System Topology — How do subsystems relate? Are dependency directions correct (high-level policy never depends on low-level detail)? Can you reason about one subsystem without loading another?
Module/Feature Boundaries — Within a subsystem, does each directory represent one coherent concept? Are related files co-located? Do boundaries fall between concepts, not through them?
File Responsibility — Does each file have a single summarizable purpose? Do its exports form a coherent interface, or is it a grab-bag?
Function/Block Structure — How many concepts must you hold in working memory simultaneously? Is control flow legible? Do names self-document?
Effective review requires understanding the full topology before proposing changes:
- Map the dependency graph — Trace imports across the codebase. Identify what depends on what, and whether those directions are correct.
- Locate concepts — For each major feature (chat, inference, authentication, tools), identify every file that participates. Measure how scattered or co-located each concept is.
- Measure understanding radius — For frequently-changed files, determine how many other files you must read to safely modify them.
- Test boundaries — Check whether module boundaries align with concept boundaries.
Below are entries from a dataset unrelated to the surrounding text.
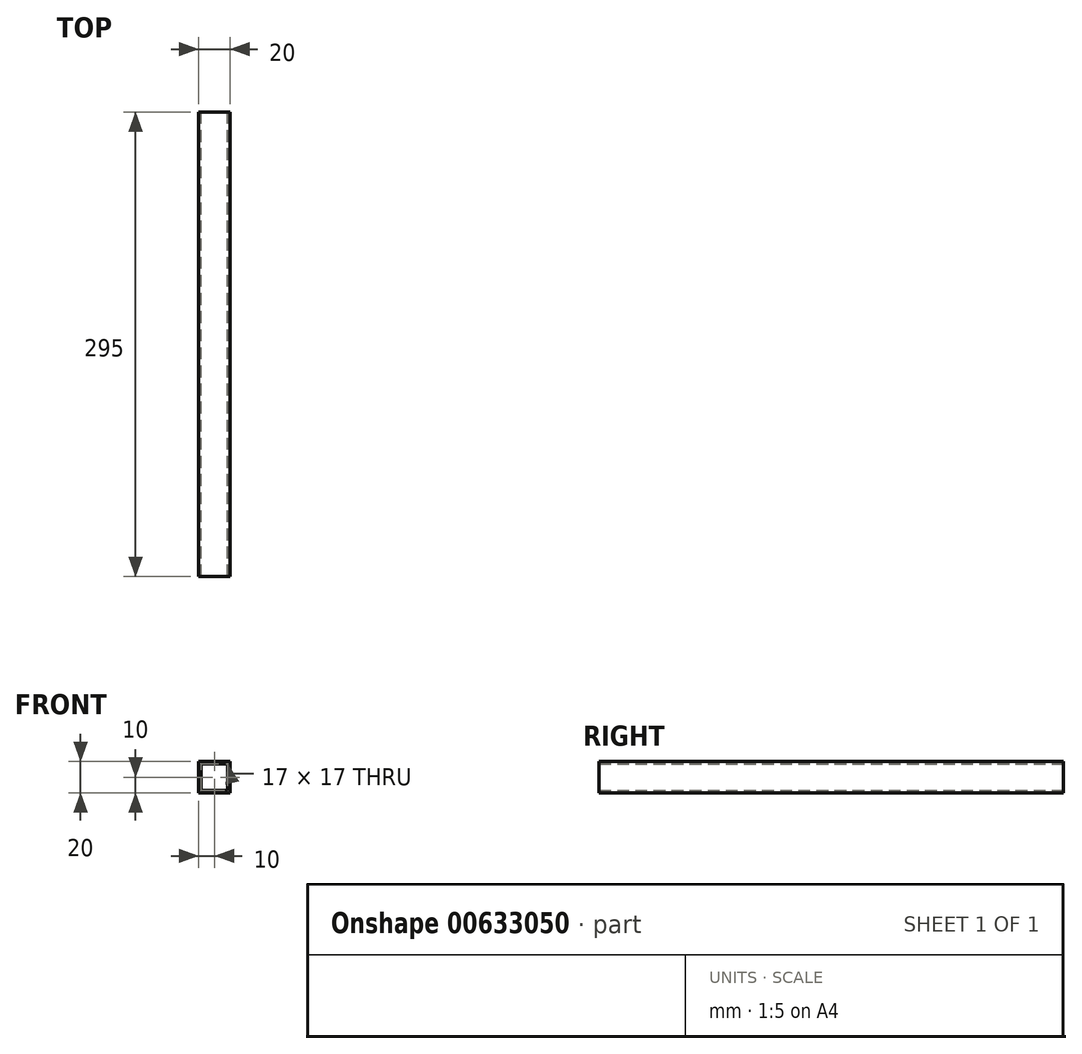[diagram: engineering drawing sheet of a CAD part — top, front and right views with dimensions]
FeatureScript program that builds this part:
annotation { "Feature Type Name" : "Feature", "Feature Type Description" : "" }
export const myFeature = defineFeature(function(context is Context, id is Id, definition is map)
    precondition{}
    {
        {
            var Q0;
            Q0=qCreatedBy(makeId("Front.planeOp"),FACE);
            var sketch = newSketch(context, id + "F0", { "sketchPlane" : qUnion([Q0])});
            skLineSegment(sketch, "E0.bottom", {"start": v(0, 0) * mm, "end": v(20, 0) * mm});
            skLineSegment(sketch, "E0.top", {"start": v(0, -20) * mm, "end": v(20, -20) * mm});
            skLineSegment(sketch, "E0.left", {"start": v(0, 0) * mm, "end": v(0, -20) * mm});
            skLineSegment(sketch, "E0.right", {"start": v(20, 0) * mm, "end": v(20, -20) * mm});
            skLineSegment(sketch, "E1.0", {"start": v(1.5, -1.5) * mm, "end": v(18.5, -1.5) * mm});
            skLineSegment(sketch, "E1.1", {"start": v(1.5, -1.5) * mm, "end": v(1.5, -18.5) * mm});
            skLineSegment(sketch, "E1.2", {"start": v(1.5, -18.5) * mm, "end": v(18.5, -18.5) * mm});
            skLineSegment(sketch, "E1.3", {"start": v(18.5, -1.5) * mm, "end": v(18.5, -18.5) * mm});
            skSolve(sketch);
        }
        {
            var Q0;
            Q0=makeQuery(id+"F0.imprint","IMPRINT",FACE,{"disambiguationData":[TD([[makeQuery(id+"F0.imprint","IMPRINT",EDGE,{"derivedFrom":sQuery(id+"F0.wireOp",EDGE,"E0.bottom")}),-1.0]])]});
            extrude(context, id + "F1", {"entities" : qUnion([Q0]), "depth" : 295 * mm, "offsetDistance" : 25 * mm});
        }
    });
Apply the deletability test to each feature.
- Assess change patterns — Identify high-churn areas. Check whether recent changes were localized (healthy) or scattered (unhealthy).
Architectural improvements should be proposed — not applied silently — with enough context for an informed decision:
- What: The specific structural change (move, split, merge, re-boundary)
- Which anti-pattern: What it addresses from the table above
- Which property it restores: Which core property (locality, predictability, independence, etc.) it improves
- Cognitive load impact: What concepts are removed from working memory, at which level, and for which tasks
- Maintenance cost delta: How this affects the cost of future changes — both the reduction for common operations and any new cost introduced (more files, new boundaries, migration effort)
- Tradeoffs: Every structural change has costs. State them explicitly. Prefer reversible changes over irreversible ones.
- Incremental path: Whether this can be done in stages or requires a single coordinated change
Rank proposals by maintenance impact: the frequency of changes in the affected area multiplied by the cognitive load the current structure imposes during those changes. High-churn, high-load areas are highest priority.